In my school counseling program, I have enjoyed doing attendance small group sessions. My students have really enjoyed the activities and seem to get the big picture of why regular school attendance is so important.
The small group meets six times. Each year, I use attendance data to form the group and include it as part of my ASCA National Model Plan for the school year. For the past two years, I’ve worked with third graders. The selected students usually have 15+ absences from the previous school year.
During our first session, the students brainstorm reasons why school attendance matters. This year, I had them brainstorm on their own sheets first. I used discussion cards to help students who couldn’t think of enough ideas for their sheets. While we discussed the different ideas, they were free to add them to their own lists. We concluded by filling in the bubble chart together.
For the second session, the students made a foldable. Inside, they wrote about Responsible Routines. After assembling the foldable with the labels, they wrote under each flap giving responsible routines for the morning, after school and at night. This includes routines such as waking up on time to get to school, having everything ready for the next day the night before and going to bed at a decent hour.
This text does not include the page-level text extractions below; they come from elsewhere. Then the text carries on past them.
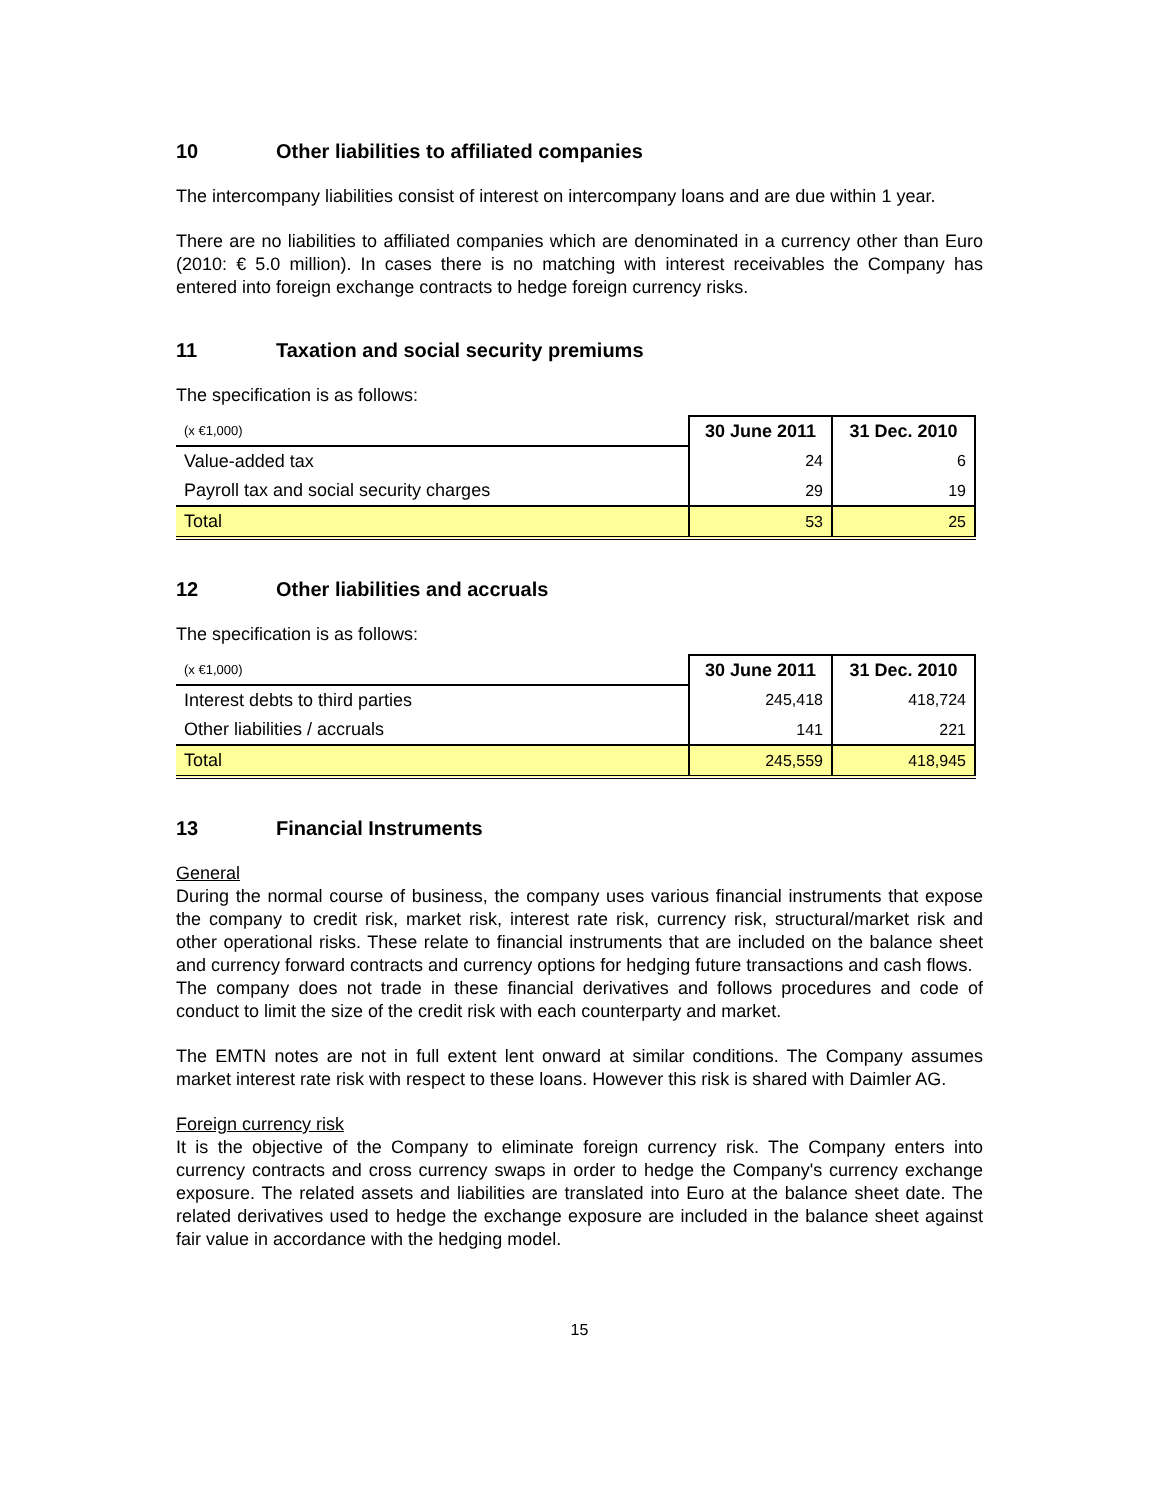10 Other liabilities to affiliated companies
The intercompany liabilities consist of interest on intercompany loans and are due within 1 year.
There are no liabilities to affiliated companies which are denominated in a currency other than Euro (2010: € 5.0 million). In cases there is no matching with interest receivables the Company has entered into foreign exchange contracts to hedge foreign currency risks.
11 Taxation and social security premiums
The specification is as follows:
| (x €1,000) | 30 June 2011 | 31 Dec. 2010 |
| Value-added tax | 24 | 6 |
| Payroll tax and social security charges | 29 | 19 |
| Total | 53 | 25 |
12 Other liabilities and accruals
The specification is as follows:
| (x €1,000) | 30 June 2011 | 31 Dec. 2010 |
| Interest debts to third parties | 245,418 | 418,724 |
| Other liabilities / accruals | 141 | 221 |
| Total | 245,559 | 418,945 |
13 Financial Instruments
General
During the normal course of business, the company uses various financial instruments that expose the company to credit risk, market risk, interest rate risk, currency risk, structural/market risk and other operational risks. These relate to financial instruments that are included on the balance sheet and currency forward contracts and currency options for hedging future transactions and cash flows.
The company does not trade in these financial derivatives and follows procedures and code of conduct to limit the size of the credit risk with each counterparty and market.
The EMTN notes are not in full extent lent onward at similar conditions. The Company assumes market interest rate risk with respect to these loans. However this risk is shared with Daimler AG.
Foreign currency risk
It is the objective of the Company to eliminate foreign currency risk. The Company enters into currency contracts and cross currency swaps in order to hedge the Company's currency exchange exposure. The related assets and liabilities are translated into Euro at the balance sheet date. The related derivatives used to hedge the exchange exposure are included in the balance sheet against fair value in accordance with the hedging model.
15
When we met for the third session, the students watched two videos about the importance of school attendance. One video is an attendance rap and the other shows the staff at a school, along with students, talking about different reasons why it’s important to attend school regularly. While watching, they write points from the videos that stand out to them. Afterwards, the group members share their notes. Next, we begin making a fortune teller using information shared by the group along with the brainstorming sheets from the first session.
Our fourth session involves finishing the fortune tellers and completing the “Set the Scene” activity. “Set the Scene” allows us to discuss the path from good attendance in school to a career. The students cut out, sequence and glue six strips in order and illustrate each on the filmstrip sheet.
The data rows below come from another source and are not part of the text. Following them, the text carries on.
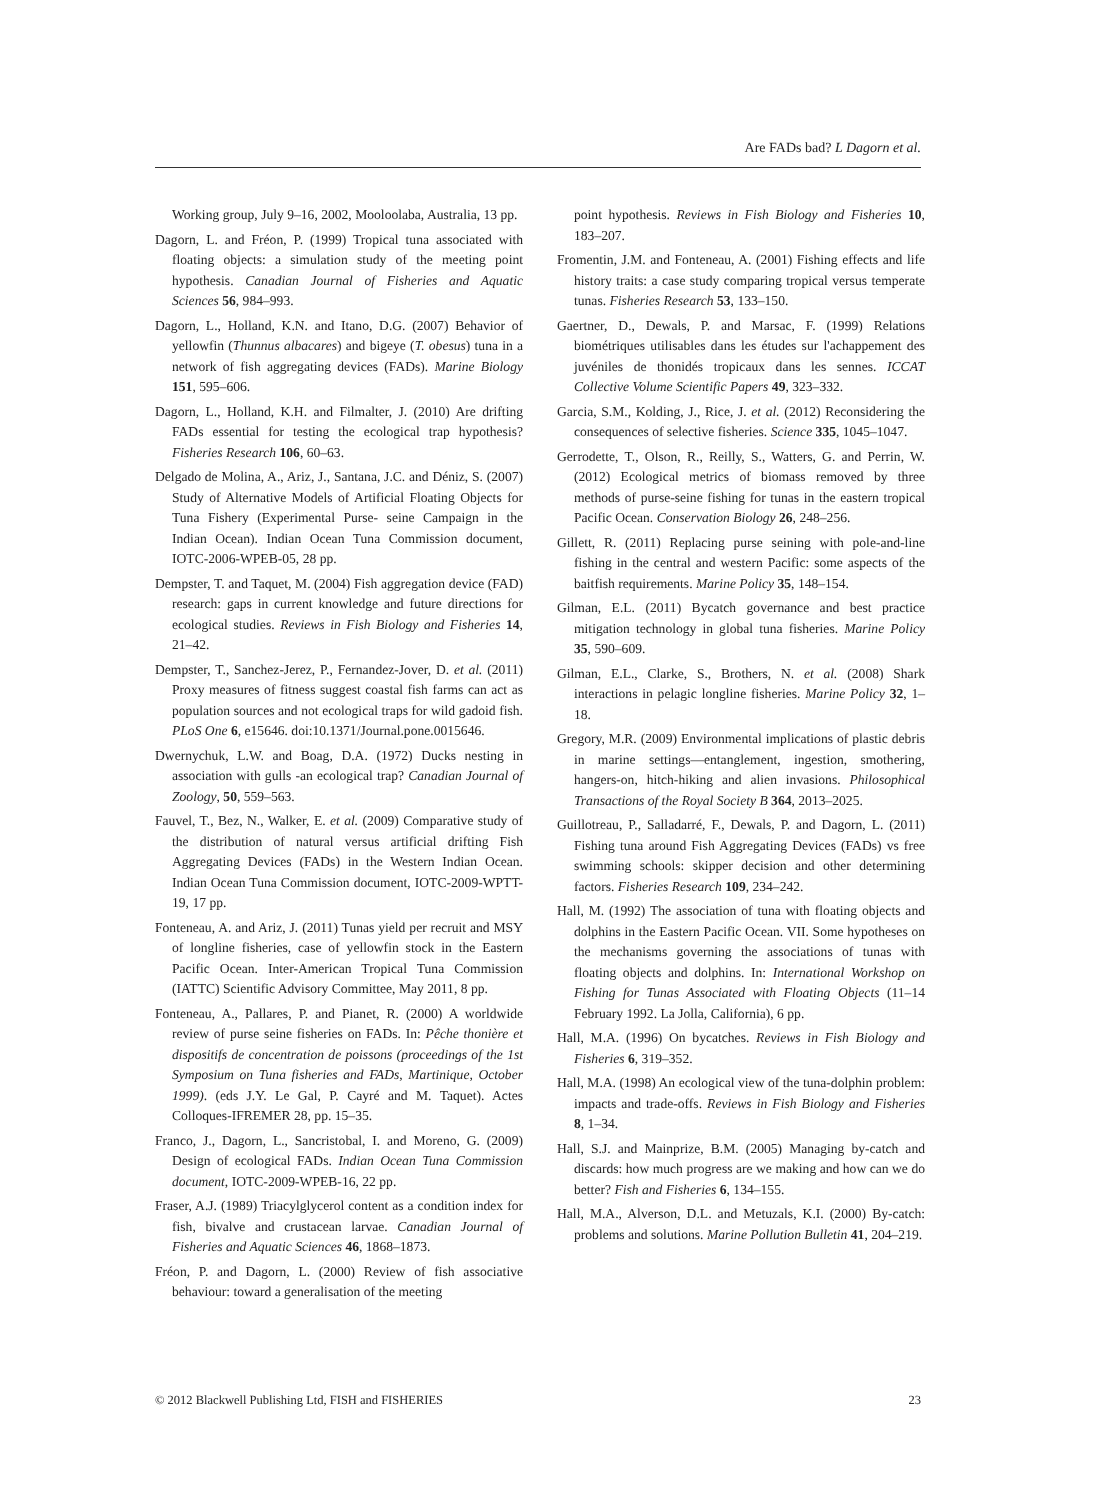Are FADs bad? L Dagorn et al.
Working group, July 9–16, 2002, Mooloolaba, Australia, 13 pp.
Dagorn, L. and Fréon, P. (1999) Tropical tuna associated with floating objects: a simulation study of the meeting point hypothesis. Canadian Journal of Fisheries and Aquatic Sciences 56, 984–993.
Dagorn, L., Holland, K.N. and Itano, D.G. (2007) Behavior of yellowfin (Thunnus albacares) and bigeye (T. obesus) tuna in a network of fish aggregating devices (FADs). Marine Biology 151, 595–606.
Dagorn, L., Holland, K.H. and Filmalter, J. (2010) Are drifting FADs essential for testing the ecological trap hypothesis? Fisheries Research 106, 60–63.
Delgado de Molina, A., Ariz, J., Santana, J.C. and Déniz, S. (2007) Study of Alternative Models of Artificial Floating Objects for Tuna Fishery (Experimental Purse- seine Campaign in the Indian Ocean). Indian Ocean Tuna Commission document, IOTC-2006-WPEB-05, 28 pp.
Dempster, T. and Taquet, M. (2004) Fish aggregation device (FAD) research: gaps in current knowledge and future directions for ecological studies. Reviews in Fish Biology and Fisheries 14, 21–42.
Dempster, T., Sanchez-Jerez, P., Fernandez-Jover, D. et al. (2011) Proxy measures of fitness suggest coastal fish farms can act as population sources and not ecological traps for wild gadoid fish. PLoS One 6, e15646. doi:10.1371/Journal.pone.0015646.
Dwernychuk, L.W. and Boag, D.A. (1972) Ducks nesting in association with gulls -an ecological trap? Canadian Journal of Zoology, 50, 559–563.
Fauvel, T., Bez, N., Walker, E. et al. (2009) Comparative study of the distribution of natural versus artificial drifting Fish Aggregating Devices (FADs) in the Western Indian Ocean. Indian Ocean Tuna Commission document, IOTC-2009-WPTT-19, 17 pp.
Fonteneau, A. and Ariz, J. (2011) Tunas yield per recruit and MSY of longline fisheries, case of yellowfin stock in the Eastern Pacific Ocean. Inter-American Tropical Tuna Commission (IATTC) Scientific Advisory Committee, May 2011, 8 pp.
Fonteneau, A., Pallares, P. and Pianet, R. (2000) A worldwide review of purse seine fisheries on FADs. In: Pêche thonière et dispositifs de concentration de poissons (proceedings of the 1st Symposium on Tuna fisheries and FADs, Martinique, October 1999). (eds J.Y. Le Gal, P. Cayré and M. Taquet). Actes Colloques-IFREMER 28, pp. 15–35.
Franco, J., Dagorn, L., Sancristobal, I. and Moreno, G. (2009) Design of ecological FADs. Indian Ocean Tuna Commission document, IOTC-2009-WPEB-16, 22 pp.
Fraser, A.J. (1989) Triacylglycerol content as a condition index for fish, bivalve and crustacean larvae. Canadian Journal of Fisheries and Aquatic Sciences 46, 1868–1873.
Fréon, P. and Dagorn, L. (2000) Review of fish associative behaviour: toward a generalisation of the meeting
point hypothesis. Reviews in Fish Biology and Fisheries 10, 183–207.
Fromentin, J.M. and Fonteneau, A. (2001) Fishing effects and life history traits: a case study comparing tropical versus temperate tunas. Fisheries Research 53, 133–150.
Gaertner, D., Dewals, P. and Marsac, F. (1999) Relations biométriques utilisables dans les études sur l'achappement des juvéniles de thonidés tropicaux dans les sennes. ICCAT Collective Volume Scientific Papers 49, 323–332.
Garcia, S.M., Kolding, J., Rice, J. et al. (2012) Reconsidering the consequences of selective fisheries. Science 335, 1045–1047.
Gerrodette, T., Olson, R., Reilly, S., Watters, G. and Perrin, W. (2012) Ecological metrics of biomass removed by three methods of purse-seine fishing for tunas in the eastern tropical Pacific Ocean. Conservation Biology 26, 248–256.
Gillett, R. (2011) Replacing purse seining with pole-and-line fishing in the central and western Pacific: some aspects of the baitfish requirements. Marine Policy 35, 148–154.
Gilman, E.L. (2011) Bycatch governance and best practice mitigation technology in global tuna fisheries. Marine Policy 35, 590–609.
Gilman, E.L., Clarke, S., Brothers, N. et al. (2008) Shark interactions in pelagic longline fisheries. Marine Policy 32, 1–18.
Gregory, M.R. (2009) Environmental implications of plastic debris in marine settings—entanglement, ingestion, smothering, hangers-on, hitch-hiking and alien invasions. Philosophical Transactions of the Royal Society B 364, 2013–2025.
Guillotreau, P., Salladarré, F., Dewals, P. and Dagorn, L. (2011) Fishing tuna around Fish Aggregating Devices (FADs) vs free swimming schools: skipper decision and other determining factors. Fisheries Research 109, 234–242.
Hall, M. (1992) The association of tuna with floating objects and dolphins in the Eastern Pacific Ocean. VII. Some hypotheses on the mechanisms governing the associations of tunas with floating objects and dolphins. In: International Workshop on Fishing for Tunas Associated with Floating Objects (11–14 February 1992. La Jolla, California), 6 pp.
Hall, M.A. (1996) On bycatches. Reviews in Fish Biology and Fisheries 6, 319–352.
Hall, M.A. (1998) An ecological view of the tuna-dolphin problem: impacts and trade-offs. Reviews in Fish Biology and Fisheries 8, 1–34.
Hall, S.J. and Mainprize, B.M. (2005) Managing by-catch and discards: how much progress are we making and how can we do better? Fish and Fisheries 6, 134–155.
Hall, M.A., Alverson, D.L. and Metuzals, K.I. (2000) By-catch: problems and solutions. Marine Pollution Bulletin 41, 204–219.
© 2012 Blackwell Publishing Ltd, FISH and FISHERIES 23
During the fifth session, we play an attendance board game. This game includes questions about the information from the first four sessions. If there are any activities that students need to finish from previous meetings, time is allowed during this session.
When we meet for our final session, we play Roll and Respond. Students roll a die and respond to sentence starters about attendance. Before leaving, they complete an exit ticket which reflects what they’ve learned during the small group. They take all of their completed activities with them to share with their teachers and families.
After we have completed the small group, I continue to keep up with the attendance patterns of each of the students when I meet monthly with the attendance committee at my school. I will also meet again with the students to review what was learned in our small group. Individual sessions are held with students who continue to have attendance concerns. The good news: This year’s attendance data for the group is looking good and is much better than what they ended the school year with last year!